__About this task__: With the records as your source, report how many lines contain "center". Add no other words.

__Provided data__:
=====
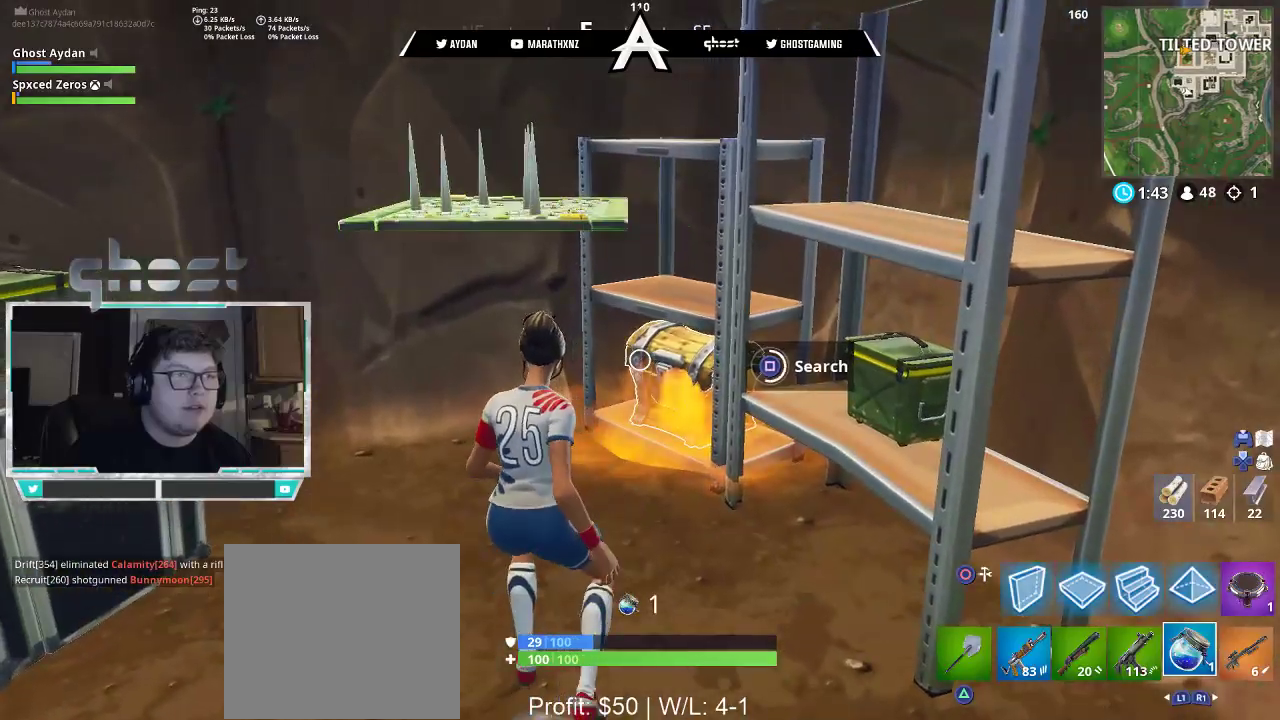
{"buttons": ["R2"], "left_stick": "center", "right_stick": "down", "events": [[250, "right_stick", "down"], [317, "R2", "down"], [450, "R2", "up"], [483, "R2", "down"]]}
=====
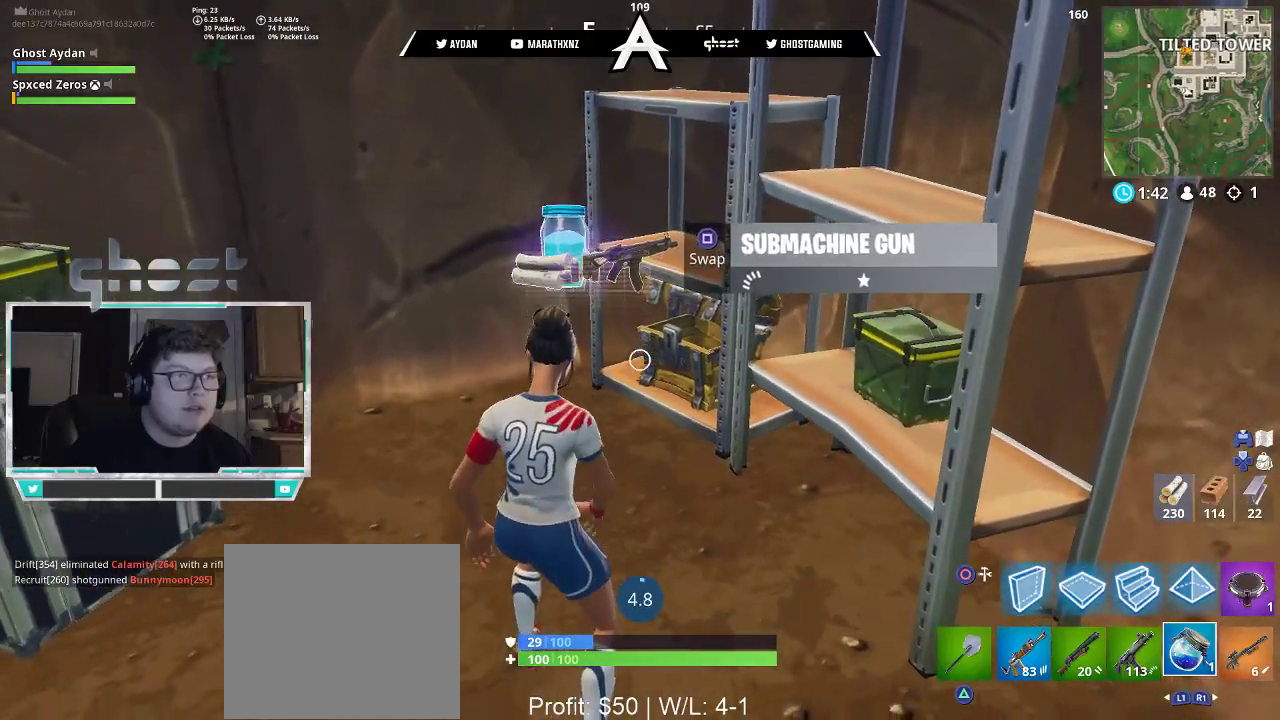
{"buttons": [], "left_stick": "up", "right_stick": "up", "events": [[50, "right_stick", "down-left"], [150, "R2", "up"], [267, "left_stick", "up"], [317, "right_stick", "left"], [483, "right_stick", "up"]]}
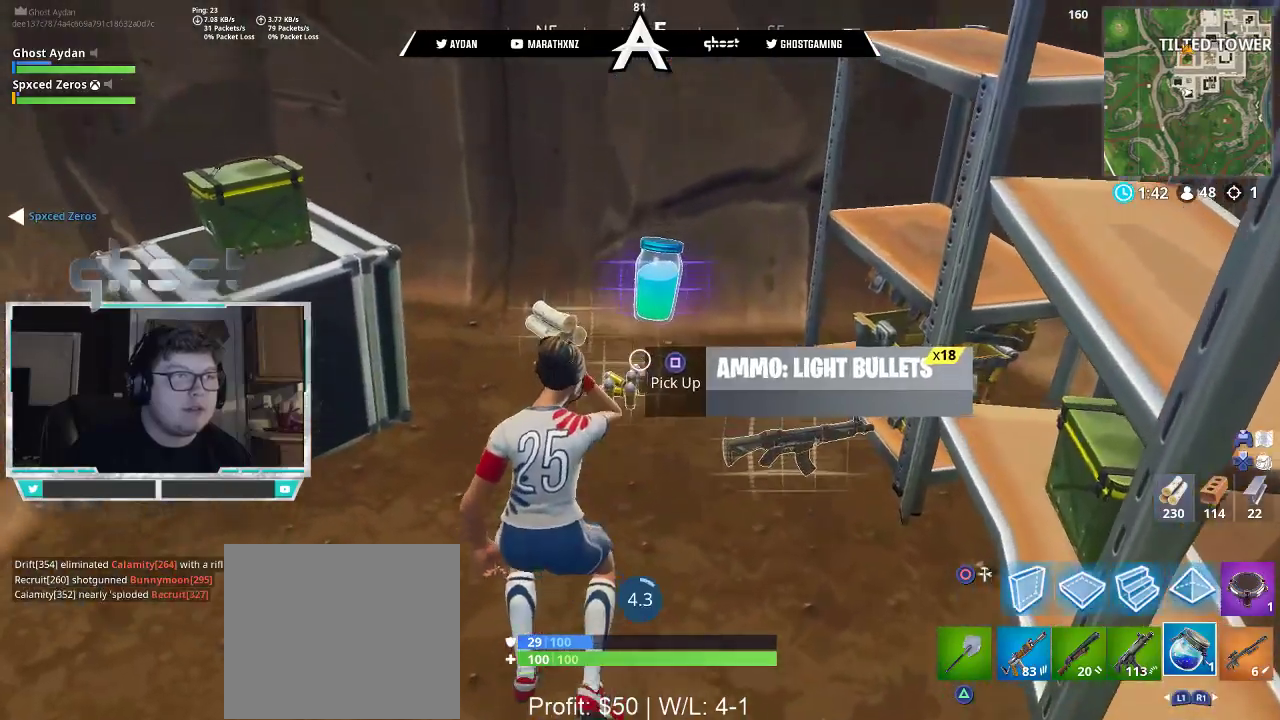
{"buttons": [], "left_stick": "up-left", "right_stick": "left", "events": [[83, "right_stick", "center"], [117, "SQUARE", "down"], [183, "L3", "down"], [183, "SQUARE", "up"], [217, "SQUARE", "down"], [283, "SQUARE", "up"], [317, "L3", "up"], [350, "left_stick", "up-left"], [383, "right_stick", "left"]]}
=====
__Solution to this task__: 2